Ha those are great. I'd totally buy those. Where'd you find them Punk?


----------



## Guest (Sep 26, 2007)

i found a product review on twsnow.com


----------



## alaric (Aug 28, 2007)

Oh okay cool. I'm going to keep my eyes peeled for those.


----------



## killclimbz (Aug 10, 2007)

I searched backcountry.com and no luck finding them there. What is the model name and are these a limited edition?


----------



## Guest (Sep 26, 2007)

this is from TWsnow.com
::::
Goods: Dragon DX Tie Die
By Evan
Sep 24, 2007
Part of Dragon's infamous Vice series dedicated to all your wicked habits, the limited release Tie Die DX will be available to the general public as of October 15, 2007. The goggle comes equipped with it's own strap mounted, removeable, zippered stash pocket, one amber replacement lens, a recreational alligator clip, and a seriously mellow vibe.

$110

dragonalliance.com


----------



## alaric (Aug 28, 2007)

$110? Damn. I want them, but I'm not sure I want them that badly, lol.
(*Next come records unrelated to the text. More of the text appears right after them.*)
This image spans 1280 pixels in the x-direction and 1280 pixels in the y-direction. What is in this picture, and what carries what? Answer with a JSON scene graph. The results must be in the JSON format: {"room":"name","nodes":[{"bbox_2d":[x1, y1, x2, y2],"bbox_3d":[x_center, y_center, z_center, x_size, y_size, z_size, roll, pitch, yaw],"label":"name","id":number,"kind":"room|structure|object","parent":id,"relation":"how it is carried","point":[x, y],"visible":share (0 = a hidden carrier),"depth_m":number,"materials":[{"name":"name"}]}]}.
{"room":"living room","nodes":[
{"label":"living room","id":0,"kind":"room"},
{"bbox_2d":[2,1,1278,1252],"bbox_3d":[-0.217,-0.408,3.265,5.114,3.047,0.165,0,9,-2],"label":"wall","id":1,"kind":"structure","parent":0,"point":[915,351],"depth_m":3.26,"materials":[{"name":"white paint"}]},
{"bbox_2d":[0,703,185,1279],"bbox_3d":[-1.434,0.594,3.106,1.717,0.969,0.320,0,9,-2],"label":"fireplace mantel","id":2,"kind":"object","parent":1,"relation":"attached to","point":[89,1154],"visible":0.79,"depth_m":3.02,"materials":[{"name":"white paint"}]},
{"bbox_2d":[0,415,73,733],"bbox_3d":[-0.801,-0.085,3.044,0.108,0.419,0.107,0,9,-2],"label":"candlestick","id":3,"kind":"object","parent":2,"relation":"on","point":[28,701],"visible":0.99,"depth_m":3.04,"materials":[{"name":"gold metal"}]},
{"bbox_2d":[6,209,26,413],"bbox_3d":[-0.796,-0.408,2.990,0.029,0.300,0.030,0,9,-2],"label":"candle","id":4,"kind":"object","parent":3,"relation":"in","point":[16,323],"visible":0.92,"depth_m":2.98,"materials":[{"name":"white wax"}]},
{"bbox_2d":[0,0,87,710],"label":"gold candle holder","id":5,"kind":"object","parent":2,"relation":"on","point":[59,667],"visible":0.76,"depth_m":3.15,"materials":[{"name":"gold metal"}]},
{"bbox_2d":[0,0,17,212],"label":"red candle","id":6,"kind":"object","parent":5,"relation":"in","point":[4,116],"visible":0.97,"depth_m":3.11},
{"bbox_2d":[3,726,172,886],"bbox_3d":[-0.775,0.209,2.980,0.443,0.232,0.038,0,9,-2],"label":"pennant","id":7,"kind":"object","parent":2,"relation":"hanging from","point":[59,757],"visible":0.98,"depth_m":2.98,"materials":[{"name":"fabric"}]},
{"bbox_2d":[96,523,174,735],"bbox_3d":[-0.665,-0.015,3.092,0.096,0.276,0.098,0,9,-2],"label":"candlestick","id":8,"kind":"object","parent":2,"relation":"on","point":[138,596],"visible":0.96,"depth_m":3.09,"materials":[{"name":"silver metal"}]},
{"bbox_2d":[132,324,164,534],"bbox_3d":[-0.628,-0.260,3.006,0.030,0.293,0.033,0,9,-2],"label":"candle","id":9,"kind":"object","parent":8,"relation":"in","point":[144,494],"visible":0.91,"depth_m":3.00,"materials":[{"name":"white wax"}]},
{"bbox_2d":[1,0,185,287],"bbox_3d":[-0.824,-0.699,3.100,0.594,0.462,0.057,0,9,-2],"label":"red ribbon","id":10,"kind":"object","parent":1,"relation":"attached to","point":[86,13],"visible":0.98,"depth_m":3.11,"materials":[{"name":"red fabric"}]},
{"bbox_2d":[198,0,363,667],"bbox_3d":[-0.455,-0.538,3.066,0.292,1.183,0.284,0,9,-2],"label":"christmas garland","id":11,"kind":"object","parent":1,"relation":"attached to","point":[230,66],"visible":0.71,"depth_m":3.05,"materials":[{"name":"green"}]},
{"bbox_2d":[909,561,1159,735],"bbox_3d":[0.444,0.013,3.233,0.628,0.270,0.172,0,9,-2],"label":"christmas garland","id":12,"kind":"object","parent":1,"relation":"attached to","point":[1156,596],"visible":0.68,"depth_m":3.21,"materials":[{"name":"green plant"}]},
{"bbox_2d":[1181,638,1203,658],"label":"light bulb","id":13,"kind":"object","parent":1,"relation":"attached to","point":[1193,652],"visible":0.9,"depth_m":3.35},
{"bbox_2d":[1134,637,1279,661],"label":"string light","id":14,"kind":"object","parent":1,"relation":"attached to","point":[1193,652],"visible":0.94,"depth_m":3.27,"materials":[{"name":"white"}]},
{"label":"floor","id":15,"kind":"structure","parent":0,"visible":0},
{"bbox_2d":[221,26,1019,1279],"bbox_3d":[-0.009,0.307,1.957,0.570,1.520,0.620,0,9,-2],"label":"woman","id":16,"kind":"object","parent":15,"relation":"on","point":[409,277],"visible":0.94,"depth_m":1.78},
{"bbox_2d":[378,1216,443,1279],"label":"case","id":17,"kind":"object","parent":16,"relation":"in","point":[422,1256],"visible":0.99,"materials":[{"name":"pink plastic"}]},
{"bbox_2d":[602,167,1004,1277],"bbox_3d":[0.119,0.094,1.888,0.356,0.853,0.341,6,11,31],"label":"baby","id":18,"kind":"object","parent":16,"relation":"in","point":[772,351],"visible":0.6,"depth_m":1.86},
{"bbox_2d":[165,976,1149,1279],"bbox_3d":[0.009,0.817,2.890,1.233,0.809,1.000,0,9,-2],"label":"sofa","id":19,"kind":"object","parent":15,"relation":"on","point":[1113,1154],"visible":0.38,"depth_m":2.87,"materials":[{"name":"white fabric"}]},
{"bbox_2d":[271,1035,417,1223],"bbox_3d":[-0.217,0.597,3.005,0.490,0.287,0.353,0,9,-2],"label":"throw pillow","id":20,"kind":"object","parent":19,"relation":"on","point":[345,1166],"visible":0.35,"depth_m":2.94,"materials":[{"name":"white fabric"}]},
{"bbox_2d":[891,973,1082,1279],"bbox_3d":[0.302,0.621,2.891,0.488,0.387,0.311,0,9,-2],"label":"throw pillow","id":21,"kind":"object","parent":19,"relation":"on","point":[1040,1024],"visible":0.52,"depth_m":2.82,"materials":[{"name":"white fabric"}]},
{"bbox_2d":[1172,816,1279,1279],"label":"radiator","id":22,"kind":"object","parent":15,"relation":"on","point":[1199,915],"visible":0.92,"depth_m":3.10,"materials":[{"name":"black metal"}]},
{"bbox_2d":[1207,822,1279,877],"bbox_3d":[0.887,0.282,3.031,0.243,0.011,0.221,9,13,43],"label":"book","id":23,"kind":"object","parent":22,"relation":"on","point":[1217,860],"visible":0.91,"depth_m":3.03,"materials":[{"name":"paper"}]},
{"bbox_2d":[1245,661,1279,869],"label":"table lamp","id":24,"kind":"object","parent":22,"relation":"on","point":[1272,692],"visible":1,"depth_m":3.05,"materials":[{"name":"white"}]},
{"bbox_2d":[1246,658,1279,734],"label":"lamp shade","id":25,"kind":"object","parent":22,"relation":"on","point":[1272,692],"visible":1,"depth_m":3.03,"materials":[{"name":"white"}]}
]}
Still really sick goggles though!


----------



## Guest (Sep 26, 2007)

recreational aligator clip, lol. yeah, those are dope, thanks for the head's up!


----------



## Guest (Sep 26, 2007)

they'd match my gear, too!


----------



## Guest (Sep 26, 2007)

haha NP thats what i get for being so blah about work this week ... can't focus on anything to save my life


----------



## Guest (Sep 27, 2007)

purple's my favorite color


----------



## lisevolution (Sep 20, 2007)

N~R~G said:


> recreational aligator clip, lol. yeah, those are dope, thanks for the head's up!


Gotta love "recreational" aligator clips! I remember when they gave out these aligator clips attached to a paper weight in college to use to hold index cards for studying...yeah those got used for studying often...


----------